Linh, who serves as chairman of HNP’s Asian-American committee, has been a strong advocate in the Province for API communities.

“The Asian and Pacific Islanders’ embrace of harmony is very much in line with the Franciscan spirit of welcoming all people. This harmony is not just with creatures, but also with the larger universe,” said Linh, who offers a course at Siena College that studies Asian-American religious history, and another course on American Catholicism that incorporates the API experience.

“The word harmony is an important aspect of Asian and Pacific Islanders,” Linh said. “APIs find a great connection between themselves and where they live and build their faith. Religion and culture are connected in API communities.”

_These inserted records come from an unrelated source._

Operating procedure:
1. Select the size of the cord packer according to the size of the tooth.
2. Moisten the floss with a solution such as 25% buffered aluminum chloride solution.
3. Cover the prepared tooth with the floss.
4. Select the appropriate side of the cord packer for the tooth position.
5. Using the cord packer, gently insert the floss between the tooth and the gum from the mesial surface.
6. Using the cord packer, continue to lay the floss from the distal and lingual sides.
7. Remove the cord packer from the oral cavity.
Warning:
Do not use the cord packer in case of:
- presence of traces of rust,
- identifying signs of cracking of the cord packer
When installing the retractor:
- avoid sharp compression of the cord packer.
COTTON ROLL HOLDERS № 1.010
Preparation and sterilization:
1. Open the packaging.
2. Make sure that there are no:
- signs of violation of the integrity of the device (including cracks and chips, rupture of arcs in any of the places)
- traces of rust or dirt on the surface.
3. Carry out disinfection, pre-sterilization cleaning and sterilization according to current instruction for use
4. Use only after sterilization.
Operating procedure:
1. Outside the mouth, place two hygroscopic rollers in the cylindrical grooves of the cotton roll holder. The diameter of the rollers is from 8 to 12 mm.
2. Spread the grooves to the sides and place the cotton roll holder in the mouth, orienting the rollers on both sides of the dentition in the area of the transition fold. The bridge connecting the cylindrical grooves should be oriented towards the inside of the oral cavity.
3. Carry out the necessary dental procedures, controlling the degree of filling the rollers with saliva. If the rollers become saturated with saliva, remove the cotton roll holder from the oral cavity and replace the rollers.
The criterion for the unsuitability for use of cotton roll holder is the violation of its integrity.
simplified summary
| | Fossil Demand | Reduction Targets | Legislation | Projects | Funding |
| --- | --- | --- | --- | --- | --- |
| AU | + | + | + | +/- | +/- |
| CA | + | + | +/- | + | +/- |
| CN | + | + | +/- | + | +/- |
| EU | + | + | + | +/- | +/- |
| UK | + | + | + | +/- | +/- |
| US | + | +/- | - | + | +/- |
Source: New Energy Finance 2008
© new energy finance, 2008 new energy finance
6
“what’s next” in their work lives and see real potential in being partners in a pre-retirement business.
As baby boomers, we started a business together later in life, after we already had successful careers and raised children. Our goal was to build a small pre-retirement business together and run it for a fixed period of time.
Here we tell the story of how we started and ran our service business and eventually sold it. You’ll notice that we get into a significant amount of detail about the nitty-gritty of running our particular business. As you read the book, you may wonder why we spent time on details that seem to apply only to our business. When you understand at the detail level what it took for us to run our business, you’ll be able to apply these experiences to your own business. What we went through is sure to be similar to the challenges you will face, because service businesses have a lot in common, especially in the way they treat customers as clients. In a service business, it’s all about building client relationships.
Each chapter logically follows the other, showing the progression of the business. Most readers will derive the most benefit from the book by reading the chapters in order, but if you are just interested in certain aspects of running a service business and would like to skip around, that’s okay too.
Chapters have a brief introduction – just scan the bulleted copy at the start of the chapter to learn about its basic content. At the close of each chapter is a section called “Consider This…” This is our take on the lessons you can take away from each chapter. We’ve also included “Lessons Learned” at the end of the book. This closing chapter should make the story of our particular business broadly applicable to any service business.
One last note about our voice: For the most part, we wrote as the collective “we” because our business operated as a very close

He said the distinction of calling the document a “response,” as opposed to a “plan,” demonstrates that the bishops recognize that a single directive will not work for all communities.

The document, Linh says, also responds to Pope Francis’ call to evangelization and to understanding and embracing all cultures and traditions. “Francis’ spirit is behind this pastoral response. Faith is not confined to a document or a church building. It must be an encountering among the people,” he said.

Linh’s work on this project is far from over. In addition to taking on an active role in the document’s implementation phase, he is creating curriculum for a class that he will teach on the document at CTU in June 2019. He is also preparing for next February’s presentations at the Mid-Atlantic Congress.

– Stephen Mangione is a longtime writer and public relations executive based in Westchester County, N.Y.